A Contentious Decision
The 2025/2026 College Football Playoff selection committee sparked a firestorm when it elected to include Alabama despite the Crimson Tide’s three defeats. The move was met with immediate backlash from Notre Dame alumni and an NBC reporter, who argued that the team’s résumé simply did not merit a spot.
Alabama entered the final week of regular‑season play with losses to Georgia, Florida State and Oklahoma, each of which exposed vulnerabilities that many analysts felt outweighed any marquee wins. The committee’s rationale, however, was not publicly detailed, prompting speculation about hidden criteria.
Among the most vocal critics were former NFL quarterback Joe Theismann and NFL Hall‑of‑Famer Jerome Bettis, both of whom questioned the fairness of the selection process.

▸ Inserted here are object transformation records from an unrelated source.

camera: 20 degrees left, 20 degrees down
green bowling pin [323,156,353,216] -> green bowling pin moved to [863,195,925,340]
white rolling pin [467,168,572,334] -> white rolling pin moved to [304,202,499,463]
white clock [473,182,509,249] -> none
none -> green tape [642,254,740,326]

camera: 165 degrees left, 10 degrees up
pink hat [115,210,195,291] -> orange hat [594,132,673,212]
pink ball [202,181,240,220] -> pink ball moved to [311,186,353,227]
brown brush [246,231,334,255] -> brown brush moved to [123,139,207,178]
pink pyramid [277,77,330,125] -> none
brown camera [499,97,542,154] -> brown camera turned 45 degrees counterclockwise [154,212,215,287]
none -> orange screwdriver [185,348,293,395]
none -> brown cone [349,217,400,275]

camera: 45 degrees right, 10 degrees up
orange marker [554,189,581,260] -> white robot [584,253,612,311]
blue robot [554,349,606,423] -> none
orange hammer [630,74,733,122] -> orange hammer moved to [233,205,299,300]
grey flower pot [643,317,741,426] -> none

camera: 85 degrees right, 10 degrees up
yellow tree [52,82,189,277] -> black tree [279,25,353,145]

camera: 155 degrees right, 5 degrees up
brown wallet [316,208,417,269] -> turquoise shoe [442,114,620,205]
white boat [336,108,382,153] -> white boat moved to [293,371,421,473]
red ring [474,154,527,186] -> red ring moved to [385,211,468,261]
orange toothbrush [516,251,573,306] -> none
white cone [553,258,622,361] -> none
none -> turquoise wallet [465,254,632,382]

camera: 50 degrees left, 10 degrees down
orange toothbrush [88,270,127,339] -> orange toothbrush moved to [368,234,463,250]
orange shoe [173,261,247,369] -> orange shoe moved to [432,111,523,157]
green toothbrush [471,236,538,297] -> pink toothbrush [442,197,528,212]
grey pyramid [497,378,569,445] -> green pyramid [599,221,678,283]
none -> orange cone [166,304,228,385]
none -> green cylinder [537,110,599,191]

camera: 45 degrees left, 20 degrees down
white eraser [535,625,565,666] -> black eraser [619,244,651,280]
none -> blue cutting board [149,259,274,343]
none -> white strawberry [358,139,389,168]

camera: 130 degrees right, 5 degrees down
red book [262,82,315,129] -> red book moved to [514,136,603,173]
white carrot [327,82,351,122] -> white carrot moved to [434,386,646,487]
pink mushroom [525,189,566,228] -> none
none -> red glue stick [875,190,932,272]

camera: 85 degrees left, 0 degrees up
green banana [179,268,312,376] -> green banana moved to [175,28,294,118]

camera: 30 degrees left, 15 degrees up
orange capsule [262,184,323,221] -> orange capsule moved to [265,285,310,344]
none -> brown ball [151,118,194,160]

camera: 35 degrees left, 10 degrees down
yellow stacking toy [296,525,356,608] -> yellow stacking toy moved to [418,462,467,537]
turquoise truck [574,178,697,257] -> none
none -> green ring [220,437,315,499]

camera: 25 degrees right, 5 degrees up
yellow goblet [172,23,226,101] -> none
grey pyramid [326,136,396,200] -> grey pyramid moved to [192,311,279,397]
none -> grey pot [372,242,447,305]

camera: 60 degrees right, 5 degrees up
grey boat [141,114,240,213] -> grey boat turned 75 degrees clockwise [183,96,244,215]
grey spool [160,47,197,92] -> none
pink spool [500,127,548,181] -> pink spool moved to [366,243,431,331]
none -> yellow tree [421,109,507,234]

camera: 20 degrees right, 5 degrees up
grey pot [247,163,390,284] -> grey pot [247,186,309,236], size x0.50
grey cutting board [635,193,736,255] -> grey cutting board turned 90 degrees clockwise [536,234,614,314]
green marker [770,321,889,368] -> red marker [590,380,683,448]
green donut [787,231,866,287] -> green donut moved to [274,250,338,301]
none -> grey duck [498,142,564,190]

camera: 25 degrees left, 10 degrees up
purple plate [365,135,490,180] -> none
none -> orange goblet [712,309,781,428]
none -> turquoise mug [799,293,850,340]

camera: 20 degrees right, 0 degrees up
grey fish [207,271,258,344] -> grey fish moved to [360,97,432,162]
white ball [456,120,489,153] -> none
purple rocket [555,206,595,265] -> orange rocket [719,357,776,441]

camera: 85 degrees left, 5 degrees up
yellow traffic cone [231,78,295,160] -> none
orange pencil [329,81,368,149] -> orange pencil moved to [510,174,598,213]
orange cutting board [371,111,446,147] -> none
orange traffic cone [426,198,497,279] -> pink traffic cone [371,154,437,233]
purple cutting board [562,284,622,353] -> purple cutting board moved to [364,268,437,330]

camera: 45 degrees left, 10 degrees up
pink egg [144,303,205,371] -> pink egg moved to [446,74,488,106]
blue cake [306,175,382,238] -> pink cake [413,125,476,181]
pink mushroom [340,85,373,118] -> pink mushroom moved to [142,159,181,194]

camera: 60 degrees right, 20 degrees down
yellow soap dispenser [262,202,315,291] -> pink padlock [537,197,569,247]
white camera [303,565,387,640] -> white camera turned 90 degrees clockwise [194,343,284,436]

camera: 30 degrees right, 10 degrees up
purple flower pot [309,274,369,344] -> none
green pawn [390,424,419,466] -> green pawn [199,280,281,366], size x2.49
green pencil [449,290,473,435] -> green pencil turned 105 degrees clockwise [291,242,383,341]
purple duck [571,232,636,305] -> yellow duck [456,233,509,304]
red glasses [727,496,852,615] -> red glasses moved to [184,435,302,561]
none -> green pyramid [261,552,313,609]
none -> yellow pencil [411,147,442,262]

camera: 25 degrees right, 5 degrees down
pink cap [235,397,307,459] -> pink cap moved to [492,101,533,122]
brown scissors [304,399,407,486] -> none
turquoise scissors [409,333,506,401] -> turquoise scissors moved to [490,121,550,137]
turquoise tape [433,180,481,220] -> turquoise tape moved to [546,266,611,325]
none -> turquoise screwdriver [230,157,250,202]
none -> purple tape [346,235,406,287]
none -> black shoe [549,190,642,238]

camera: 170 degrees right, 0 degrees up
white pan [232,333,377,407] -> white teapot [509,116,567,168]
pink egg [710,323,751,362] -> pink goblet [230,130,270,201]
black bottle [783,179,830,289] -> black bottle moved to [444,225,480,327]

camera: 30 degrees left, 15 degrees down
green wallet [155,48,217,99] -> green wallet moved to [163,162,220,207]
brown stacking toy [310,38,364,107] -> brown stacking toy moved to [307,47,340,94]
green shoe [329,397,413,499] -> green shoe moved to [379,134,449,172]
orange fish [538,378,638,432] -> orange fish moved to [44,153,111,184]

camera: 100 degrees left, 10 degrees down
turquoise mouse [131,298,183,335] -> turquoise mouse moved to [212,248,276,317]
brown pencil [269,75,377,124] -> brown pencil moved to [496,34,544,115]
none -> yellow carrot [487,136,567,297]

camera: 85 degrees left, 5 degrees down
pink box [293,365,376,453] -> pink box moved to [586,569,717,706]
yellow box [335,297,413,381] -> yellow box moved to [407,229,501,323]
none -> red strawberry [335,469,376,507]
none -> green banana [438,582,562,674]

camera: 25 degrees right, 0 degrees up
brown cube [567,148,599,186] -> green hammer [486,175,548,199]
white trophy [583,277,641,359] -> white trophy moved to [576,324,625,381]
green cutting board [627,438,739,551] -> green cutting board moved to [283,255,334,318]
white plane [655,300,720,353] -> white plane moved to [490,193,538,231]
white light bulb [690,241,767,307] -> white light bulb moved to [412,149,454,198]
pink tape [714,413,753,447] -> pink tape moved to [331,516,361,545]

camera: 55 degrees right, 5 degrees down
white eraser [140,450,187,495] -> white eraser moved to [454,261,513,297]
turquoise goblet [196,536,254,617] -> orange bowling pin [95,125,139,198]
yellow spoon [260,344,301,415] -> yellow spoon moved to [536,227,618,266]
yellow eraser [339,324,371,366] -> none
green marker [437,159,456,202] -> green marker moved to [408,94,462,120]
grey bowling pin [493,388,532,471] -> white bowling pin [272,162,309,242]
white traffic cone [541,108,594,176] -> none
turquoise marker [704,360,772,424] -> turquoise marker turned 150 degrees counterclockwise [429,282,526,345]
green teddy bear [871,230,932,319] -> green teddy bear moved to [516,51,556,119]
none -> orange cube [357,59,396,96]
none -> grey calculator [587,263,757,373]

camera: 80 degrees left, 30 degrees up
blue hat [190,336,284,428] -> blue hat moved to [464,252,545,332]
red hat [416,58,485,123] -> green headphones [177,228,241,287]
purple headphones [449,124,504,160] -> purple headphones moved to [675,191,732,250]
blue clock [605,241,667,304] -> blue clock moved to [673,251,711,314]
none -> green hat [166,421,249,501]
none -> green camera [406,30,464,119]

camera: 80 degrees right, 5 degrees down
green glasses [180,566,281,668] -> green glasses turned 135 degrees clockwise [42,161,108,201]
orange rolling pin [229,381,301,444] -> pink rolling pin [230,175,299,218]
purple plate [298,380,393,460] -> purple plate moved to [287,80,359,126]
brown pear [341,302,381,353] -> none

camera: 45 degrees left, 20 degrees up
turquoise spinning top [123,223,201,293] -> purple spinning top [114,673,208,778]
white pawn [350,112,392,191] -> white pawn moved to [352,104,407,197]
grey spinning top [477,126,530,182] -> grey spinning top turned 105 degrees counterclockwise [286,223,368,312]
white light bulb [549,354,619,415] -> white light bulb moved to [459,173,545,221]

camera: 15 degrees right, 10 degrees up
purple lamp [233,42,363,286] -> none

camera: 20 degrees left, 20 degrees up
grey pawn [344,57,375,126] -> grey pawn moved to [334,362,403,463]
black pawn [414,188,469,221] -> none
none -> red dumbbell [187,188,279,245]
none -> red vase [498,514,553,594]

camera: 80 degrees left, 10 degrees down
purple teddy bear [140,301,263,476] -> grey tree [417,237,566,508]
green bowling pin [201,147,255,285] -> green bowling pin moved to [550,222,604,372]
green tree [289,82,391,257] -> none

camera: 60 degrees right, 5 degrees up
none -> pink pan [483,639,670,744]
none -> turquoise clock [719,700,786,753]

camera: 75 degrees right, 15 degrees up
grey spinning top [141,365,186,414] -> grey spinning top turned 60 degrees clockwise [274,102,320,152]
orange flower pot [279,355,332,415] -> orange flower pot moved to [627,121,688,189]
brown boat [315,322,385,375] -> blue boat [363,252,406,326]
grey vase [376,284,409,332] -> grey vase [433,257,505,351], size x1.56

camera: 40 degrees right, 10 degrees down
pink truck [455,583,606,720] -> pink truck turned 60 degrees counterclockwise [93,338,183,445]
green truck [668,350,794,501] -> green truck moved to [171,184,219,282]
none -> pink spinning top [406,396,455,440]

Their comments were echoed by NBC’s Kathryn Tappen, who publicly stated that Alabama did not deserve the berth and that Notre Dame should have been the team to advance.
Adding another layer to the controversy, Theismann referenced a separate incident in which the committee moved Miami upward while excluding Notre Dame, suggesting a pattern of late‑stage maneuvering that seemed to favor certain programs.
Bettis went further, asserting that the committee attempted to safeguard the SEC’s interests, a claim that resonates with broader concerns about the power dynamics between elite conferences and the selection board.
The debate also touches on the future prospects of other mid‑major programs. The article notes that Notre Dame would secure an automatic CFP berth in 2026 if it finishes the regular season among the top 12, a rule that could reshape how smaller schools approach scheduling and performance.
Beyond the immediate controversy, the episode raises a fundamental question about fairness in a system that many perceive as tilted toward power‑conference teams. Advocates for under‑represented programs argue that the current structure marginalizes deserving squads and calls for a more transparent evaluation process.
Voices from the Field
Hunter Yurachek, the athletic director at the University of Arkansas, and John Mateer, a senior analyst on the selection committee, have yet to comment publicly, leaving observers to wonder whether institutional pressures played a role in the final vote.